Another issue to consider is the size of the back panel. Many stoves have back panels that jut out as a fashion statement. Unfortunately, the back panel design also makes it impossible to use the back burners with anything larger than a small pan. This sort of stove is unlikely to work well for canning purposes (Rebecca and I know, we’ve tried). If nothing else, take your pans to the store and test fit them on the stove before you buy. You really don’t want to discover that your pans won’t fit after the stove is already installed in your home.

If you’re using your stove for canning like we do, then you’ll find that it takes a lot of abuse. We bought one with as few gizmos as possible because gizmos tend to break easily when you use them a lot. Simpler is better when it comes to canning. To help make the stove even more reliable, make sure you read the manual that comes with it and perform all of the vendor-recommended maintenance, including the required cleaning. For example, we found out that ammonia really does work better for cleaning the stove than other cleaners. (We tried it as part of the vendor-recommended maintenance.) The ammonia fumes are quite nasty, so we run the hood on high speed during cleaning to remove them.

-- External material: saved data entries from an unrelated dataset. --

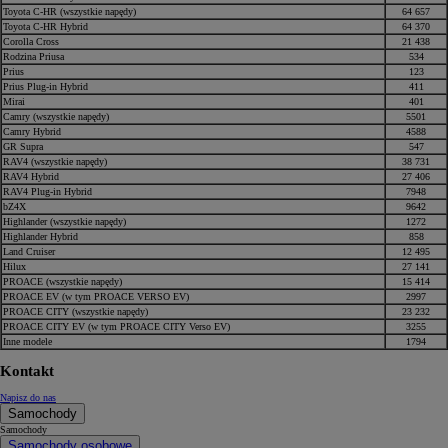
Toyota C-HR (wszystkie napędy)
64 657
Toyota C-HR Hybrid
64 370
Corolla Cross
21 438
Rodzina Priusa
534
Prius
123
Prius Plug-in Hybrid
411
Mirai
401
Camry (wszystkie napędy)
5501
Camry Hybrid
4588
GR Supra
547
RAV4 (wszystkie napędy)
38 731
RAV4 Hybrid
27 406
RAV4 Plug-in Hybrid
7948
bZ4X
9642
Highlander (wszystkie napędy)
1272
Highlander Hybrid
858
Land Cruiser
12 495
Hilux
27 141
PROACE (wszystkie napędy)
15 414
PROACE EV (w tym PROACE VERSO EV)
2997
PROACE CITY (wszystkie napędy)
23 232
PROACE CITY EV (w tym PROACE CITY Verso EV)
3255
Inne modele
1794
Kontakt
Napisz do nas
Samochody
Samochody
Samochody osobowe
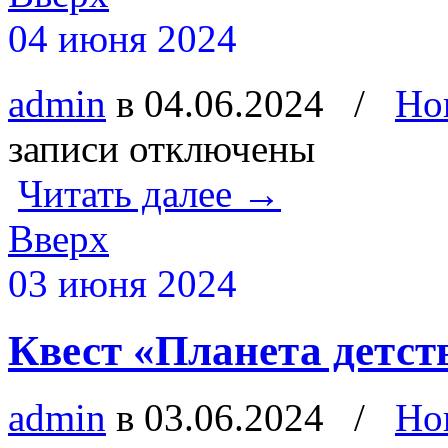
04 июня 2024
admin
в 04.06.2024
/
Но
записи
отключены
Читать далее
→
Вверх
03 июня 2024
Квест «Планета детст
admin
в 03.06.2024
/
Но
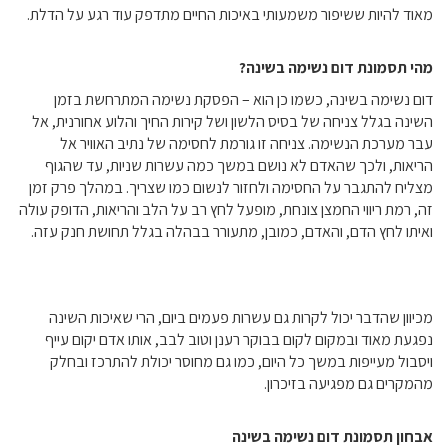
מאוד להיות ששיפור משמעותי באיכות החיים מתדפק עוד רגע על הדלת.
מהי תסמונת דום נשימה בשינה?
דום נשימה בשינה, כשמו כן הוא – הפסקת נשימה המתרחשת בזמן
השינה בגלל צניחה של בסיס הלשון ושל קירות החיך והלוע אחורנית, אל
עבר מערכת הנשימה. צניחה זו גורמת לחסימה של נתיב האוויר אל
הריאות, ולכך שהאדם לא נושם במשך כמה עשרות שניות, עד שהגוף
מצליח להתגבר על החסימה ולחזור לנשום כמו שצריך. במהלך פרק זמן
זה, רמת ריווי החמצן צונחת, מופעל לחץ רב על הלב והריאות, הדופק עולה
ואיתו לחץ הדם, והאדם, כמובן, מתעורר בבהלה בגלל תחושת חנק עזה.
מכיוון שהדבר יכול לקרות גם עשרות פעמים ביום, הרי שאיכות השינה
נפגעת מאוד ובמקום לקום בבוקר רענן וטוב לבב, אותו אדם יקום עייף
ויסבול מעייפות במשך כל היום, כמו גם מחוסר יכולת להתרכז ובחלק
מהמקרים גם מפגיעה בזיכרון.
אבחון תסמונת דום נשימה בשינה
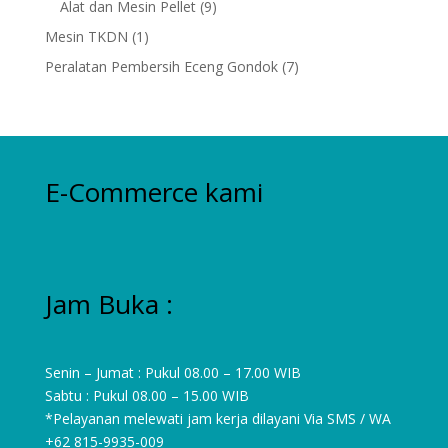
9
Alat dan Mesin Pellet
9
products
1
Mesin TKDN
1
product
7
Peralatan Pembersih Eceng Gondok
7
products
E-Commerce kami
Jam Buka :
Senin – Jumat : Pukul 08.00 – 17.00 WIB
Sabtu : Pukul 08.00 – 15.00 WIB
*Pelayanan melewati jam kerja dilayani Via SMS / WA
+62 815-9935-009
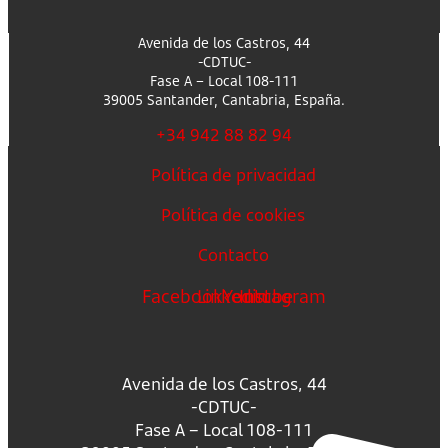
Avenida de los Castros, 44
-CDTUC-
Fase A – Local 108-111
39005 Santander, Cantabria, España.
+34 942 88 82 94
Política de privacidad
Política de cookies
Contacto
Facebook
Linkedin
Youtube
Instagram
Avenida de los Castros, 44
-CDTUC-
Fase A – Local 108-111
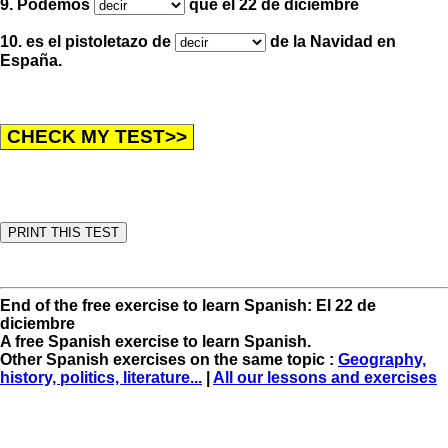
9. Podemos
que el 22 de diciembre
10. es el pistoletazo de
de la Navidad en
España.
End of the free exercise to learn Spanish: El 22 de
diciembre
A free Spanish exercise to learn Spanish.
Other Spanish exercises on the same topic :
Geography,
history, politics, literature...
|
All our lessons and exercises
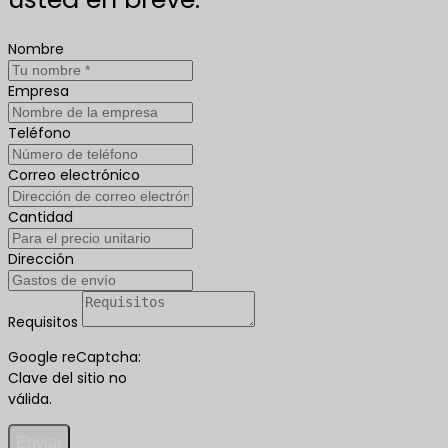
Nombre
Empresa
Teléfono
Correo electrónico
Cantidad
Dirección
Requisitos
Google reCaptcha:
Clave del sitio no
válida.
Enviar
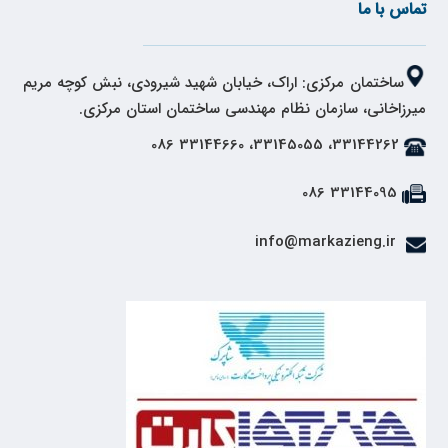
تماس با ما
ساختمان مرکزی: اراک، خیابان شهید شیرودی، نبش کوچه مریم
میرزاخانی، سازمان نظام مهندسی ساختمان استان مرکزی.
33144262، 33145055، 33144660 086
33144095 086
info@markazieng.ir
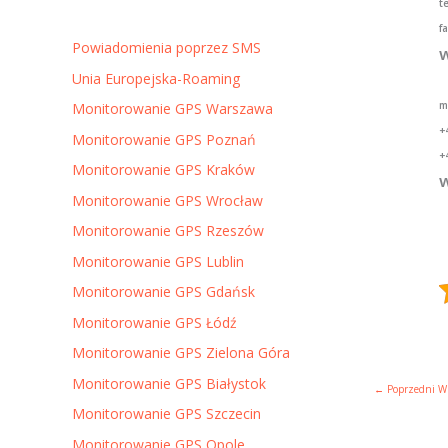
t
f
Powiadomienia poprzez SMS
w
Unia Europejska-Roaming
m
Monitorowanie GPS Warszawa
+
Monitorowanie GPS Poznań
+
Monitorowanie GPS Kraków
w
Monitorowanie GPS Wrocław
Monitorowanie GPS Rzeszów
Monitorowanie GPS Lublin
Monitorowanie GPS Gdańsk
Monitorowanie GPS Łódź
Monitorowanie GPS Zielona Góra
Monitorowanie GPS Białystok
←
Poprzedni W
Monitorowanie GPS Szczecin
Monitorowanie GPS Opole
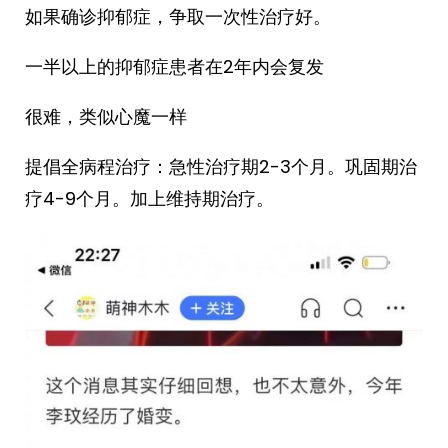
如果确诊抑郁症，争取一次性治疗好。
一半以上的抑郁症患者在2年内会复发
很难，类似心魔一样
提倡全病程治疗：急性治疗期2-3个月。巩固期治
疗4-9个月。加上维持期治疗。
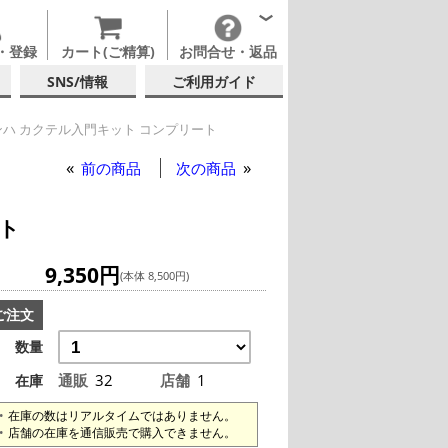
・登録
カート(ご精算)
お問合せ・返品
SNS/情報
ご利用ガイド
ハ カクテル入門キット コンプリート
前の商品
次の商品
ト
9,350円
(本体 8,500円)
ご注文
数量
通販
32
店舗
1
在庫
在庫の数はリアルタイムではありません。
店舗の在庫を通信販売で購入できません。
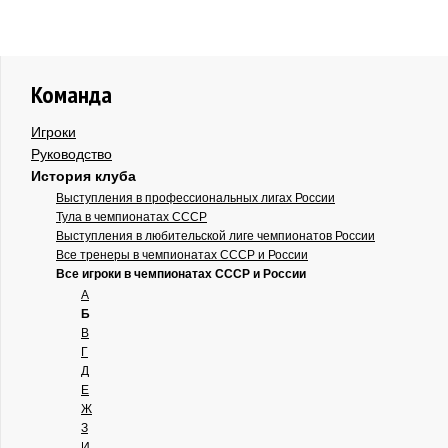
Команда
Игроки
Руководство
История клуба
Выступления в профессиональных лигах России
Тула в чемпионатах СССР
Выступления в любительской лиге чемпионатов России
Все тренеры в чемпионатах СССР и России
Все игроки в чемпионатах СССР и России
А
Б
В
Г
Д
Е
Ж
З
И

Our results may vary from yours, but we’re also finding that gas is less expensive to can with than electric. I’m still trying to figure out precisely how much less, but my preliminary estimate shows that you save about 17% using gas over electric. In order to come up with a precise number, I’m going to have to figure out how many BTUs are required to perform a typical canning operation on each device, and then compare the per BTU costs of each fuel source. We’ve also discovered that canning with gas takes less time because the water heats more quickly. You should know though that we’re using propane and that could change the economics of canning. Choose carefully if you value long term costs as part of your purchasing decision.